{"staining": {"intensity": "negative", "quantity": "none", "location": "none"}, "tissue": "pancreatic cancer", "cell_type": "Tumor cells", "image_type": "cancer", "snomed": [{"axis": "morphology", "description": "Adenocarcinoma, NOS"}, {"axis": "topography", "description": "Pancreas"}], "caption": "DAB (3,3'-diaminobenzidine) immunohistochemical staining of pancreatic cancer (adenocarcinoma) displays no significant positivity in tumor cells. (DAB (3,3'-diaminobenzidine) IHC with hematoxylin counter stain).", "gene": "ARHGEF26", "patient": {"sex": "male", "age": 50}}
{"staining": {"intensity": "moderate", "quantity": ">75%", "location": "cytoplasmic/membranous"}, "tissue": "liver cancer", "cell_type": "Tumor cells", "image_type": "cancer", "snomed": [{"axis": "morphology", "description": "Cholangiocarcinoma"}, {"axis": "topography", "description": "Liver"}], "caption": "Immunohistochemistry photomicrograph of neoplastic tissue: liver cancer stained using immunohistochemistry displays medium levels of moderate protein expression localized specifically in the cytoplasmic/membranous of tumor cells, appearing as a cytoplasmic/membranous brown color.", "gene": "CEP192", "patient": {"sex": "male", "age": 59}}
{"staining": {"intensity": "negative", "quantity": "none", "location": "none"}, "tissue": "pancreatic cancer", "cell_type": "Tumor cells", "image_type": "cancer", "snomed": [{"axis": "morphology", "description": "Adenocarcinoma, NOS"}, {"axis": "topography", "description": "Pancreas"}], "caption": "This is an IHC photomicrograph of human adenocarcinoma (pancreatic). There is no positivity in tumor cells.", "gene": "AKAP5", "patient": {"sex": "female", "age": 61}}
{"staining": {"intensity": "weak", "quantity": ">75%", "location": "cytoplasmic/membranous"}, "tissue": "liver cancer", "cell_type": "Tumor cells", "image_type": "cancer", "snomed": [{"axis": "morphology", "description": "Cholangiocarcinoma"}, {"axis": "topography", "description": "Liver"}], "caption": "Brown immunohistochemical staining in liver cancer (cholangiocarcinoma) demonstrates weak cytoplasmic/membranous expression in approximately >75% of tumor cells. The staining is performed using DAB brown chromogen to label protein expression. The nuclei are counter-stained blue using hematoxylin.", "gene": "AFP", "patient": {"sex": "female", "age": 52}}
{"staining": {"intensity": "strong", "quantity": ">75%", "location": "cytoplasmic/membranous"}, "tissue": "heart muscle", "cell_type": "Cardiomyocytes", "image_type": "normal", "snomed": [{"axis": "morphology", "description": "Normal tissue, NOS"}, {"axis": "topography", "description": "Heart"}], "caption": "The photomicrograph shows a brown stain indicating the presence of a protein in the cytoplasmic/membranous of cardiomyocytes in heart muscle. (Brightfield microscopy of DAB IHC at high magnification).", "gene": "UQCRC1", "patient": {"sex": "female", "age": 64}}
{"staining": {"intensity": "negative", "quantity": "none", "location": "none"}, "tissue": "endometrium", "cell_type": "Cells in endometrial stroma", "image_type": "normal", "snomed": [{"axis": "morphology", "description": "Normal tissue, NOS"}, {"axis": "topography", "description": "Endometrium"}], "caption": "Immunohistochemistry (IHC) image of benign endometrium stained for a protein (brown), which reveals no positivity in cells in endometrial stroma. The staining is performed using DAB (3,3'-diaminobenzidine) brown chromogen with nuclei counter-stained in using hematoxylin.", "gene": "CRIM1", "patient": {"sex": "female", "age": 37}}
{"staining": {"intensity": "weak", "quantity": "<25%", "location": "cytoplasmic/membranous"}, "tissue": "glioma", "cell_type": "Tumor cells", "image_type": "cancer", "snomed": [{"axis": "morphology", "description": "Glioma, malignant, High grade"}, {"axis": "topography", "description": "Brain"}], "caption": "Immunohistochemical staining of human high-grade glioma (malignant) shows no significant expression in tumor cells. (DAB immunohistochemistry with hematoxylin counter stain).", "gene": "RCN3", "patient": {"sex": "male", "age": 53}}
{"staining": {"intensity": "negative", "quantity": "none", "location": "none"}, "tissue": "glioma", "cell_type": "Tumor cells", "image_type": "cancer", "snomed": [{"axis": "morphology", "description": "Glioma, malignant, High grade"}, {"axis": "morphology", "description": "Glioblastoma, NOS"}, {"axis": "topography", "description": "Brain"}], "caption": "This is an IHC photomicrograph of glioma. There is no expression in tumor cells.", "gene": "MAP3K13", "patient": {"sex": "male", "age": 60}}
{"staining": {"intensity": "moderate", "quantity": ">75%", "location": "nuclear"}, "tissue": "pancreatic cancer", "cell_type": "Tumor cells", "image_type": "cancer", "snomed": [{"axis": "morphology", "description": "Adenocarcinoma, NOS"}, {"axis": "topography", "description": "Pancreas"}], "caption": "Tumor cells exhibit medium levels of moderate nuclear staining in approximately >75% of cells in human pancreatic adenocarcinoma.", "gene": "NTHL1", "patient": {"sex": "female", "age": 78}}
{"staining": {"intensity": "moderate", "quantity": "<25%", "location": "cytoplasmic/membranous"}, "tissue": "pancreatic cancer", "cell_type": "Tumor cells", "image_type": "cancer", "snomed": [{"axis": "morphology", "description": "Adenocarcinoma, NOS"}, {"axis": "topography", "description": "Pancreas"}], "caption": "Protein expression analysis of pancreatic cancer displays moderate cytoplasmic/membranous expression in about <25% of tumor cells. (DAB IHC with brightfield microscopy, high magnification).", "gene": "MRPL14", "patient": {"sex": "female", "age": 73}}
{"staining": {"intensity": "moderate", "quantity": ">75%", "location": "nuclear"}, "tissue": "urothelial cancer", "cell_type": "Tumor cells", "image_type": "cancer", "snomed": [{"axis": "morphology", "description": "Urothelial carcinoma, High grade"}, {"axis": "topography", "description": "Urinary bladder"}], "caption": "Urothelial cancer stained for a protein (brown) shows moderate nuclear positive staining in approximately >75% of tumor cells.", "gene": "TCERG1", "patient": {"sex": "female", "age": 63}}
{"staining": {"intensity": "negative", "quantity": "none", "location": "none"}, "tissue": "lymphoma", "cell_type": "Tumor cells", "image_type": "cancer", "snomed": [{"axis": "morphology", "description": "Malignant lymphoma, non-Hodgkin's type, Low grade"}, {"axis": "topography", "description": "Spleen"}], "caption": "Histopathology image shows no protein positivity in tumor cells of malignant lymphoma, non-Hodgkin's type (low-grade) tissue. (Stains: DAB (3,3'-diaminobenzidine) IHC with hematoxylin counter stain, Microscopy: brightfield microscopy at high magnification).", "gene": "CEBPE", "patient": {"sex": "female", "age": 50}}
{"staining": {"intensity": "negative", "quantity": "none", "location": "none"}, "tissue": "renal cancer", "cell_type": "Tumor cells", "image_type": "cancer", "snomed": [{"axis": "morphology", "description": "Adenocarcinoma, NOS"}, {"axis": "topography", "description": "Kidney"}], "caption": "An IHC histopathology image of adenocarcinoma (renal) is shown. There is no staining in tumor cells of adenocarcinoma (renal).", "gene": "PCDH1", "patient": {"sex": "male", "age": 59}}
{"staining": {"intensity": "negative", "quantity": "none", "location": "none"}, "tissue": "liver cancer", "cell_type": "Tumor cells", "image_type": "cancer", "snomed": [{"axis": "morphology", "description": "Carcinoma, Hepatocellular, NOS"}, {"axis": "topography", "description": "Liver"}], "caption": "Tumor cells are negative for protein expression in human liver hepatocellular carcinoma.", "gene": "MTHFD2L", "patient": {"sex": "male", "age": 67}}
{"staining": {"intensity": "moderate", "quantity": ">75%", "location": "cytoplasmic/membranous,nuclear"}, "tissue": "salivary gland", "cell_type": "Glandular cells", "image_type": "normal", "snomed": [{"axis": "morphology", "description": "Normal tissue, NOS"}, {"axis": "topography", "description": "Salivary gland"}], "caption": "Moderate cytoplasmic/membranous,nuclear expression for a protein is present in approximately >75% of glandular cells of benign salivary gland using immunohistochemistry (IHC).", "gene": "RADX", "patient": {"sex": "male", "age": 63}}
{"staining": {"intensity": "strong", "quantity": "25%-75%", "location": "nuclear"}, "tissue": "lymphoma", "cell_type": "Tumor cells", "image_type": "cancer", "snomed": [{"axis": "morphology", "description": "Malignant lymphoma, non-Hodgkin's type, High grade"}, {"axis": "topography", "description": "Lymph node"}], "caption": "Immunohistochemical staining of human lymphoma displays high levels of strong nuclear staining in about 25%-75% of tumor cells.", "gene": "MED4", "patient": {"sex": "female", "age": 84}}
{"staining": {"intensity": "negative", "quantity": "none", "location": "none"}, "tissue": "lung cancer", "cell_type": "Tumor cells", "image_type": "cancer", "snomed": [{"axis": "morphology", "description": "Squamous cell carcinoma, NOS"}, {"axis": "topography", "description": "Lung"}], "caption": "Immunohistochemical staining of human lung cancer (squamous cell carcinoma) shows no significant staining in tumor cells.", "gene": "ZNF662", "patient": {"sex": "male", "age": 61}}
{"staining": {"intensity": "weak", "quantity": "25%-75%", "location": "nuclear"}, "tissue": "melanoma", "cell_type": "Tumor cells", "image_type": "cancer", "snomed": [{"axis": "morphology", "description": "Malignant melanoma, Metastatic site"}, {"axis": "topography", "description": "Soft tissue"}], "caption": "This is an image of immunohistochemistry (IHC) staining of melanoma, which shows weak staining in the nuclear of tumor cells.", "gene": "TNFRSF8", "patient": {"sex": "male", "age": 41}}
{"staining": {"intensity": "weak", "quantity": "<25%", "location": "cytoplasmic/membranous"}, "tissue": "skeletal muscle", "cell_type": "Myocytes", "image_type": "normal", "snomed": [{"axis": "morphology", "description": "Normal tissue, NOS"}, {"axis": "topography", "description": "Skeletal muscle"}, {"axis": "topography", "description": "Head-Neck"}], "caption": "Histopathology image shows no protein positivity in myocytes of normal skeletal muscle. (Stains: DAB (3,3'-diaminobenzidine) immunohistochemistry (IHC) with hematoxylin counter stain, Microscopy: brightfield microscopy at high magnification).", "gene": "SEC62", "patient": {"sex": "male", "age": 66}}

:: TASK ITEM ::
Show the lines in the entries above that include the string "Glioma".

:: TASK ANSWER ::
{"staining": {"intensity": "weak", "quantity": "<25%", "location": "cytoplasmic/membranous"}, "tissue": "glioma", "cell_type": "Tumor cells", "image_type": "cancer", "snomed": [{"axis": "morphology", "description": "Glioma, malignant, High grade"}, {"axis": "topography", "description": "Brain"}], "caption": "Immunohistochemical staining of human high-grade glioma (malignant) shows no significant expression in tumor cells. (DAB immunohistochemistry with hematoxylin counter stain).", "gene": "RCN3", "patient": {"sex": "male", "age": 53}}
{"staining": {"intensity": "negative", "quantity": "none", "location": "none"}, "tissue": "glioma", "cell_type": "Tumor cells", "image_type": "cancer", "snomed": [{"axis": "morphology", "description": "Glioma, malignant, High grade"}, {"axis": "morphology", "description": "Glioblastoma, NOS"}, {"axis": "topography", "description": "Brain"}], "caption": "This is an IHC photomicrograph of glioma. There is no expression in tumor cells.", "gene": "MAP3K13", "patient": {"sex": "male", "age": 60}}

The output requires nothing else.